Stored data entries
BEGIN

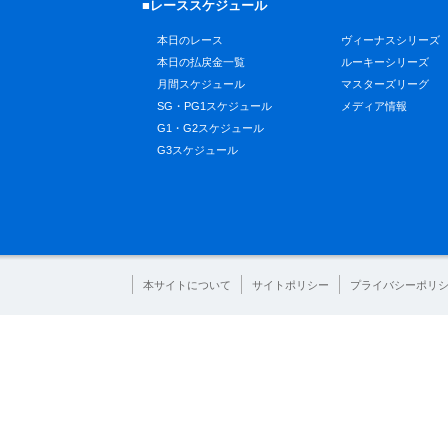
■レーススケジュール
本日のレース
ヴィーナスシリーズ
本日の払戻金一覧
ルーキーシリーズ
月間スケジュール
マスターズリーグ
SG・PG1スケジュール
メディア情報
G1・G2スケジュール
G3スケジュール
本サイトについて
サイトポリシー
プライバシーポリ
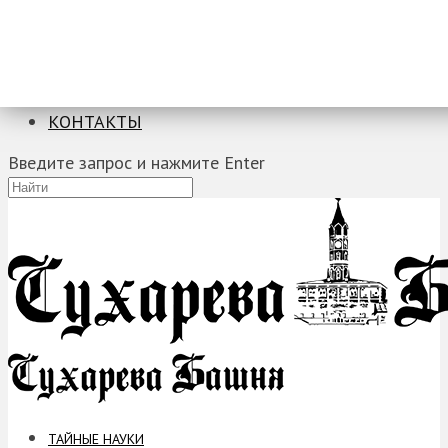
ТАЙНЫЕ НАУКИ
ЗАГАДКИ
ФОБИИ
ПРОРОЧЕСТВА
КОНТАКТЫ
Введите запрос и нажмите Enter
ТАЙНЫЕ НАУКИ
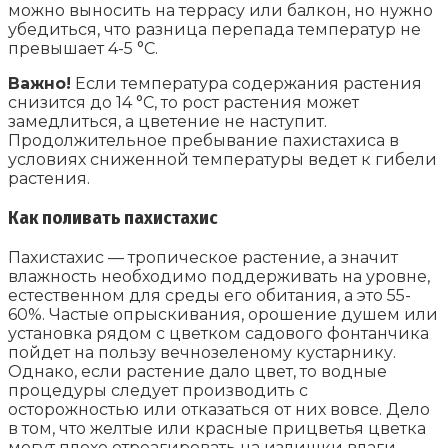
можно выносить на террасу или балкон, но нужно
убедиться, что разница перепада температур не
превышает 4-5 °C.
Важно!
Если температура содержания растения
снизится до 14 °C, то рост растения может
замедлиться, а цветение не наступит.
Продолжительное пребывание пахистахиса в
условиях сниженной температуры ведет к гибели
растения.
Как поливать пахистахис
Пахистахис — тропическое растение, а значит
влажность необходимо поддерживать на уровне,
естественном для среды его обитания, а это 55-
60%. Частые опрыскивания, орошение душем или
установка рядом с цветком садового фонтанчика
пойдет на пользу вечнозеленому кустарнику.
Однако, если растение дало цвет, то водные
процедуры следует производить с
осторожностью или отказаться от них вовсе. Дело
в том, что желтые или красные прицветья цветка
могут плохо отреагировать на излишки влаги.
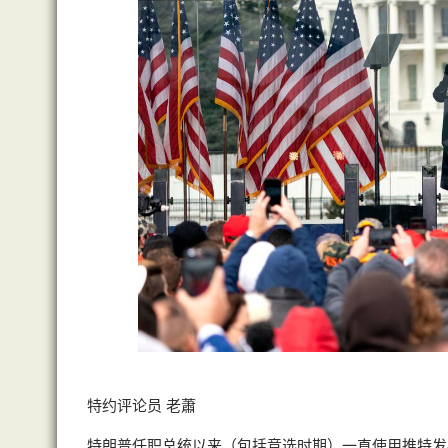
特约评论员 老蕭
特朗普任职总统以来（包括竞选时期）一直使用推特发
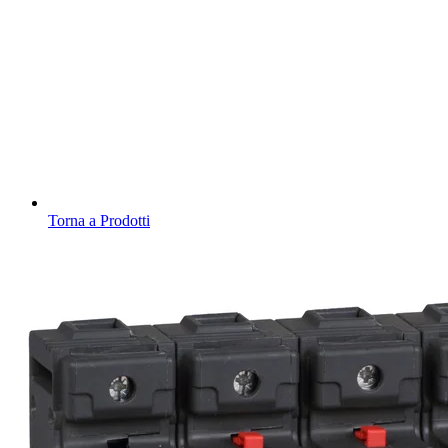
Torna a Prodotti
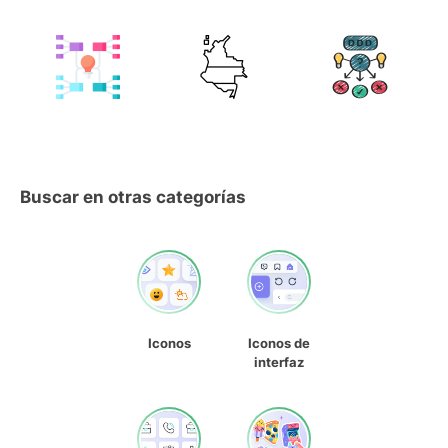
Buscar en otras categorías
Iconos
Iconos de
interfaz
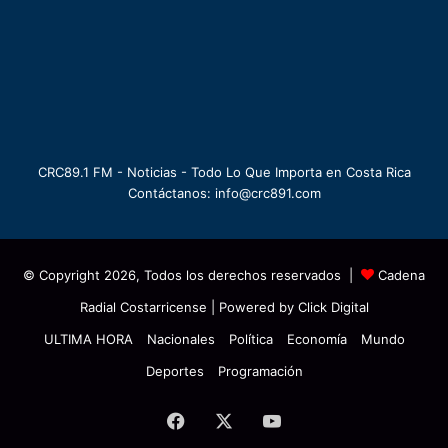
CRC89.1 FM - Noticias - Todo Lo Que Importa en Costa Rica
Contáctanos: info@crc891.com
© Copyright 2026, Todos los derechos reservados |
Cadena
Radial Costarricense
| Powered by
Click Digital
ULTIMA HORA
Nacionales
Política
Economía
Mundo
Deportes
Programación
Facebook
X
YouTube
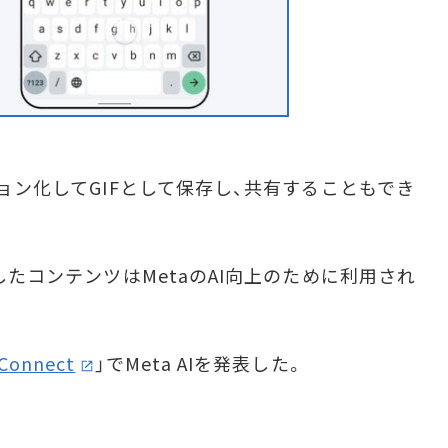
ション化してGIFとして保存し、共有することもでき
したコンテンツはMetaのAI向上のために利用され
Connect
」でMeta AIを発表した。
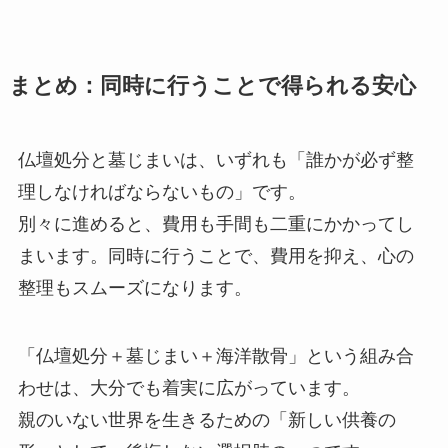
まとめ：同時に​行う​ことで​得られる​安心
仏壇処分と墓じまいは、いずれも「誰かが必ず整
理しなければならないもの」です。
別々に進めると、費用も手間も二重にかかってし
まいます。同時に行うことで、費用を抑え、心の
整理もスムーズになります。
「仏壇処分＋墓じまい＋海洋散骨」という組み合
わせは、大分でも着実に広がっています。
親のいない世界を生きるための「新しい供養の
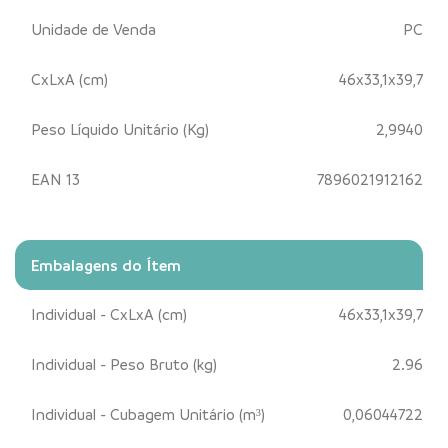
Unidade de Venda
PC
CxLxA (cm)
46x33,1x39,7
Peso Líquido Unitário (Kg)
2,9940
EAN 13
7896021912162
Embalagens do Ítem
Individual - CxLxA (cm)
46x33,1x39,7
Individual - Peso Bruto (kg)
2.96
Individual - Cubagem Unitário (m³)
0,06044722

END
BEGIN

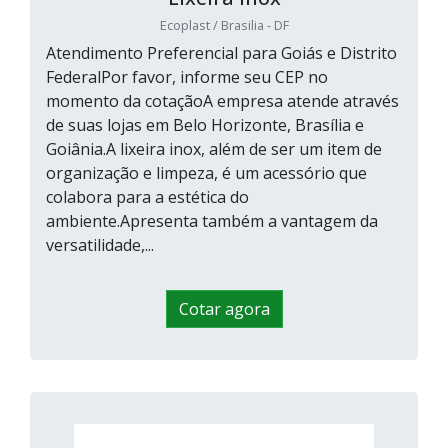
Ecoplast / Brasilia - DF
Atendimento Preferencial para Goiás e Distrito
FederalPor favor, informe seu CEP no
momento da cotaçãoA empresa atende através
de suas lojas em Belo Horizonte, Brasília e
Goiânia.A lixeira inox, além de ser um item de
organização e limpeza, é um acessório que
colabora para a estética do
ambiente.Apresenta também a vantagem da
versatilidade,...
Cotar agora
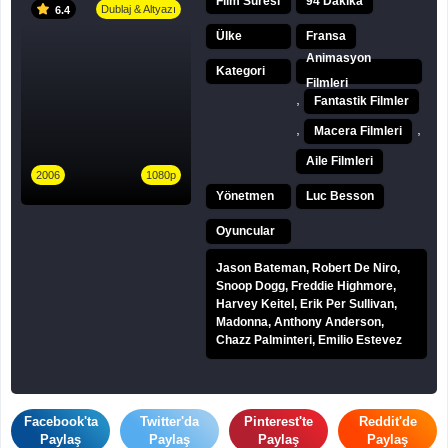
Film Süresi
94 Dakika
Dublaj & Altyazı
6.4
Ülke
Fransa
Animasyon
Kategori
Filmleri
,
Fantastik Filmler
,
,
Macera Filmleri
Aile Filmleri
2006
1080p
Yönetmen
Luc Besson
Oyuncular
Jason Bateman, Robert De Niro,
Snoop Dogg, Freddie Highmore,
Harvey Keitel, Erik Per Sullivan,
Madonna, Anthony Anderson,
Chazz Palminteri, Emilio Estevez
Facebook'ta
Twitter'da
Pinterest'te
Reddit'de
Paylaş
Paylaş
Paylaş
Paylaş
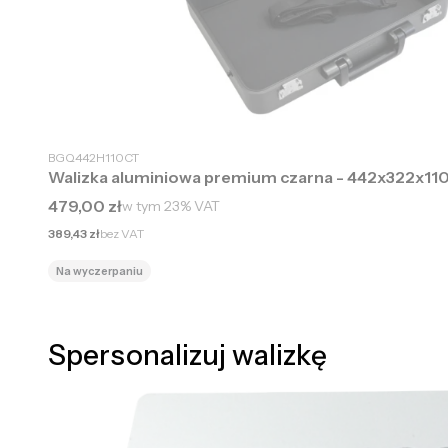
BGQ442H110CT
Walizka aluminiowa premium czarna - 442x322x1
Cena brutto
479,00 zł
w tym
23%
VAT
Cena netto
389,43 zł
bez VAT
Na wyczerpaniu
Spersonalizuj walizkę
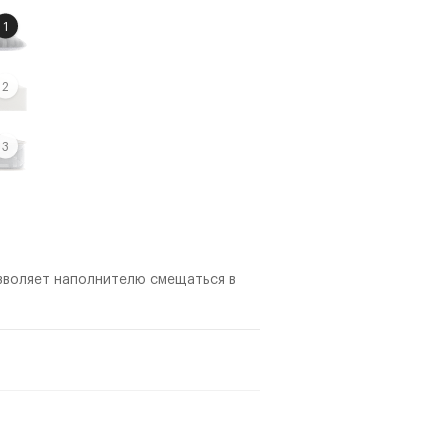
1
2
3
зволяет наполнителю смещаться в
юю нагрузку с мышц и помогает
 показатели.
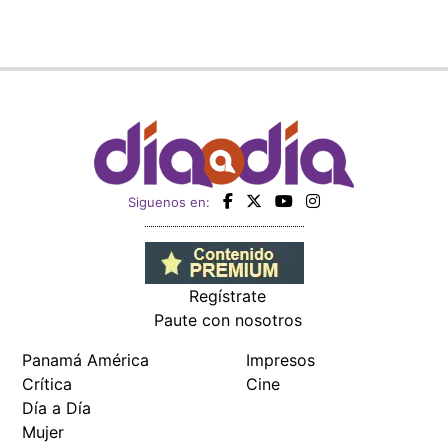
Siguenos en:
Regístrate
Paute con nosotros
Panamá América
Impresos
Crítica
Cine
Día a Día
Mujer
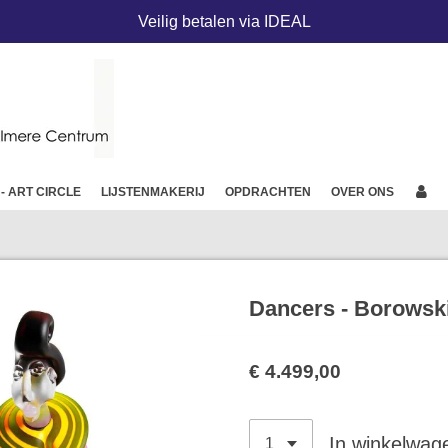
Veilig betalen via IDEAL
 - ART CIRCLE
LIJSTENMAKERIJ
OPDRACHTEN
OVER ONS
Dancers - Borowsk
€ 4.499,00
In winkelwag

END

Of the lines in the data above, some may include the word "растения"; state how many, with no added words.

## Finished task
3